Reparação dos danos e indenização punitiva

AutorRafael Marinangelo
Páginas55-138
CAPÍTULO III
REPARAÇÃO DOS DANOS
E INDENIZAÇÃO PUNITIVA
A noção de responsabilidade civil é tão elementar e necessária que, antes mesmo
de existir como raciocínio lógico e estruturado, já se fazia sentir no campo da psique
como a necessidade de retribuir o mal com o mal, a dor com a dor e o dano com o
castigo, independentemente de sua causa.1
Originalmente, pois, a responsabilidade era objetiva, visto que a intenção do
agente, ou mesmo a ausência dela, pouco importava à aplicação da vingança ao mal
af‌ligido. A simples constatação do dano era suf‌iciente para a resposta punitiva, a qual,
no mais das vezes, não guardava, com aquele, qualquer relação de proporcionalidade.

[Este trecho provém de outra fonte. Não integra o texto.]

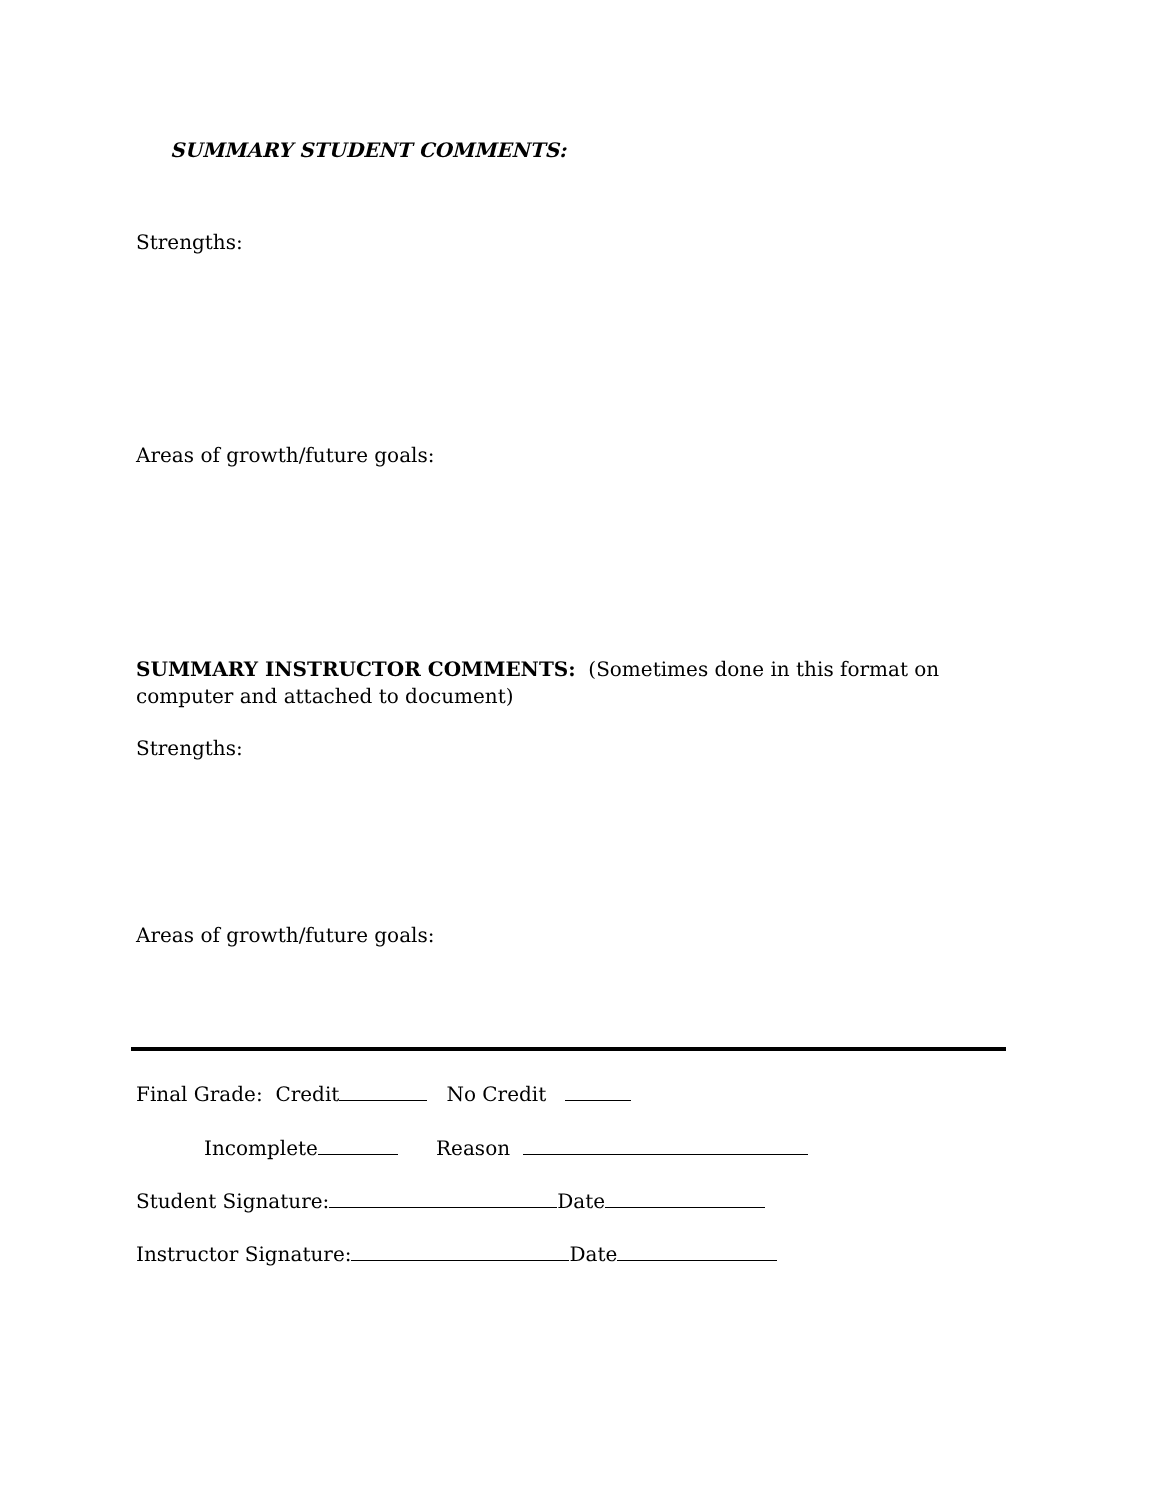SUMMARY STUDENT COMMENTS:
Strengths:
Areas of growth/future goals:
SUMMARY INSTRUCTOR COMMENTS: (Sometimes done in this format on computer and attached to document)
Strengths:
Areas of growth/future goals:
Final Grade: Credit No Credit
Incomplete Reason
Student Signature: Date
Instructor Signature: Date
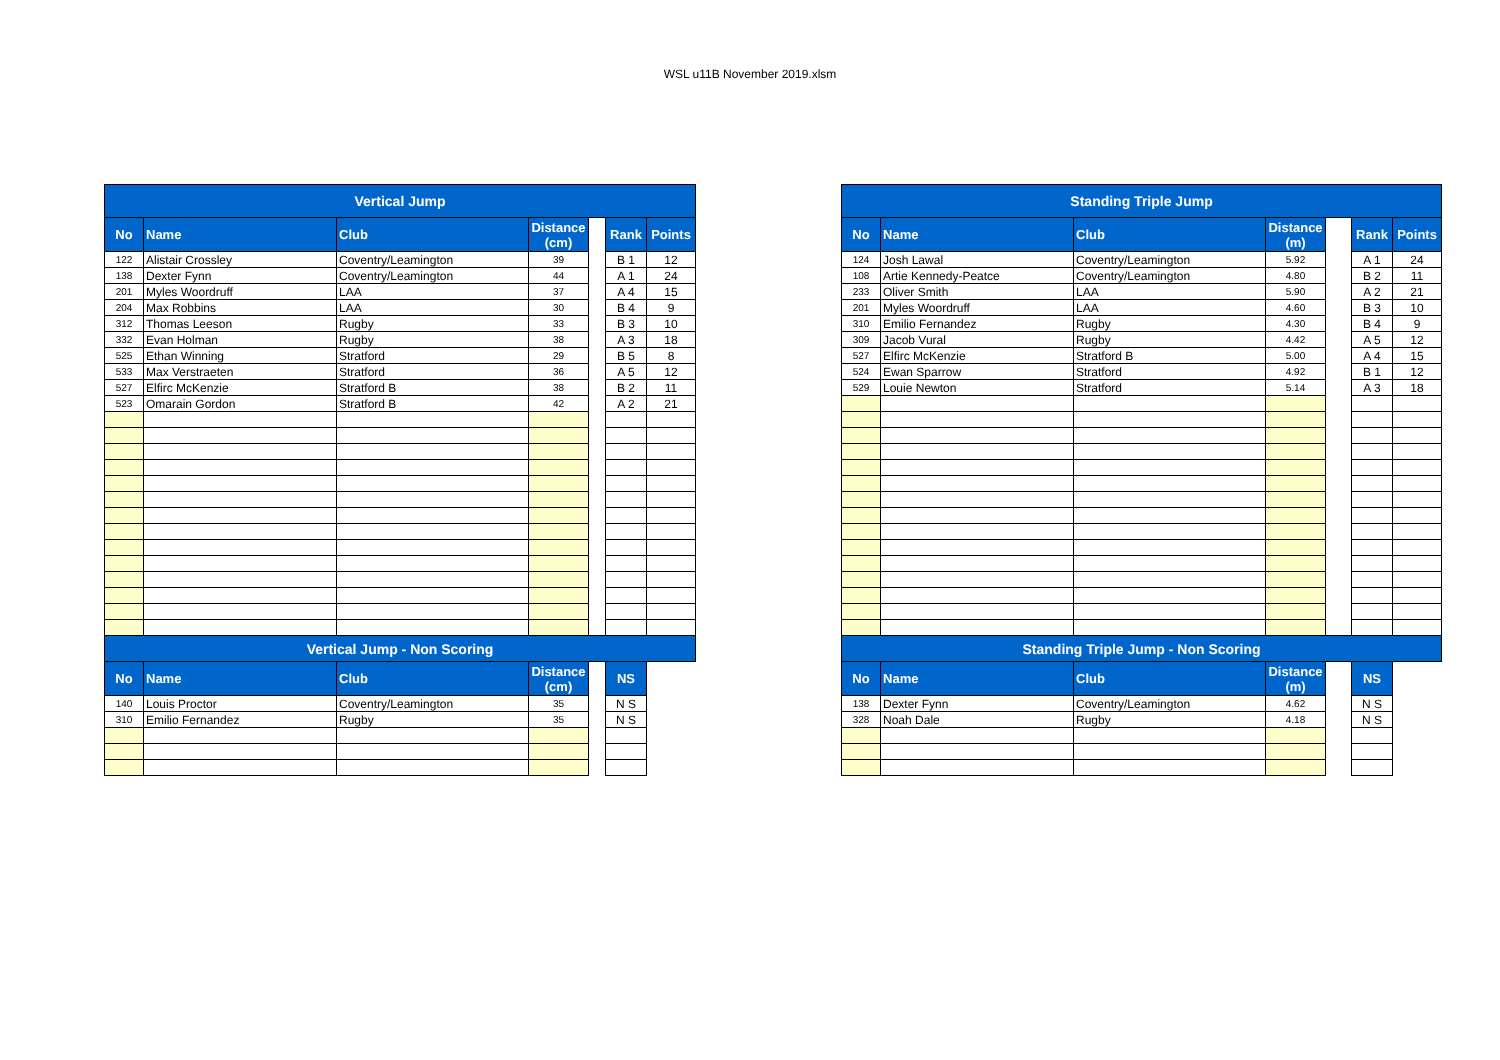WSL u11B November 2019.xlsm
| Vertical Jump | | | | | | |
| --- | --- | --- | --- | --- | --- | --- |
| No | Name | Club | Distance (cm) | | Rank | Points |
| 122 | Alistair Crossley | Coventry/Leamington | 39 | | B 1 | 12 |
| 138 | Dexter Fynn | Coventry/Leamington | 44 | | A 1 | 24 |
| 201 | Myles Woordruff | LAA | 37 | | A 4 | 15 |
| 204 | Max Robbins | LAA | 30 | | B 4 | 9 |
| 312 | Thomas Leeson | Rugby | 33 | | B 3 | 10 |
| 332 | Evan Holman | Rugby | 38 | | A 3 | 18 |
| 525 | Ethan Winning | Stratford | 29 | | B 5 | 8 |
| 533 | Max Verstraeten | Stratford | 36 | | A 5 | 12 |
| 527 | Elfirc McKenzie | Stratford B | 38 | | B 2 | 11 |
| 523 | Omarain Gordon | Stratford B | 42 | | A 2 | 21 |
| Vertical Jump - Non Scoring | | | | | | |
| No | Name | Club | Distance (cm) | | NS | |
| 140 | Louis Proctor | Coventry/Leamington | 35 | | N S | |
| 310 | Emilio Fernandez | Rugby | 35 | | N S | |
| Standing Triple Jump | | | | | | |
| --- | --- | --- | --- | --- | --- | --- |
| No | Name | Club | Distance (m) | | Rank | Points |
| 124 | Josh Lawal | Coventry/Leamington | 5.92 | | A 1 | 24 |
| 108 | Artie Kennedy-Peatce | Coventry/Leamington | 4.80 | | B 2 | 11 |
| 233 | Oliver Smith | LAA | 5.90 | | A 2 | 21 |
| 201 | Myles Woordruff | LAA | 4.60 | | B 3 | 10 |
| 310 | Emilio Fernandez | Rugby | 4.30 | | B 4 | 9 |
| 309 | Jacob Vural | Rugby | 4.42 | | A 5 | 12 |
| 527 | Elfirc McKenzie | Stratford B | 5.00 | | A 4 | 15 |
| 524 | Ewan Sparrow | Stratford | 4.92 | | B 1 | 12 |
| 529 | Louie Newton | Stratford | 5.14 | | A 3 | 18 |
| Standing Triple Jump - Non Scoring | | | | | | |
| No | Name | Club | Distance (m) | | NS | |
| 138 | Dexter Fynn | Coventry/Leamington | 4.62 | | N S | |
| 328 | Noah Dale | Rugby | 4.18 | | N S | |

Aos poucos, a responsabilidade civil passou a admitir a composição pecuniária
do litígio em substituição à agressão retributiva. A iniciativa espontânea acabou
sendo institucionalizada, como ocorreu na lei sálica – importante lei bárbara em
vigor na época dos povos francos – com a instituição de taxas ou tarifas a serem
aplicadas consoante a natureza do dano e a condição da vítima.2 Percebe-se, a partir
de então, ser preferível a reparação a causar novo dano ao ofensor, cujo efeito era o
de duplicar o número de ofendidos.3
Foi, porém, a Lei das XII Tábuas, do Direito Romano, o marco da transição
entre a composição voluntária e a obrigatória ao impor, à vítima, em certos casos,
a renúncia à vingança privada e a aceitação da composição pecuniária, cuja função
era de, ao mesmo tempo, punir o ofensor e reparar ou compensar o dano.4
A autoridade passou, assim, a exercer a justiça distributiva em substituição
à justiça punitiva, pois compreendeu que as lesões praticadas contra o particular
também perturbavam a ordem pública que tentava manter, o que ocasionou o sur-
gimento das noções de delitos públicos e privados.5
1. SANTOS JÚNIOR, E. Da responsabilidade civil de terceiro por lesão do direito de crédito. Coimbra: Almedina,
2003, p. 179. Coleção Teses.
2. SANTOS JÚNIOR, op. cit. p. 181.
3. AGUIAR DIAS, José de. Da Responsabilidade Civil. 10. ed. rev. e atual. Rio de Janeiro: Forense, 1995, v. 1,
p. 17.
4. Conforme lição de José Carlos Moreira Alves (Direito Romano, 6. ed. rev. e acrescentada. Rio de Janeiro:
Forense, 1987, v. I, p. 28): “A Lei das XII Tábuas resultou da luta entre a plebe e o patriciado. Um dos
objetivos dos plebeus era o de acabar com a incerteza do direito por meio da elaboração de um código, o
que viria refrear o arbítrio dos magistrados patrícios contra a plebe.”
5. AGUIAR DIAS, José de, op. cit. p. 18.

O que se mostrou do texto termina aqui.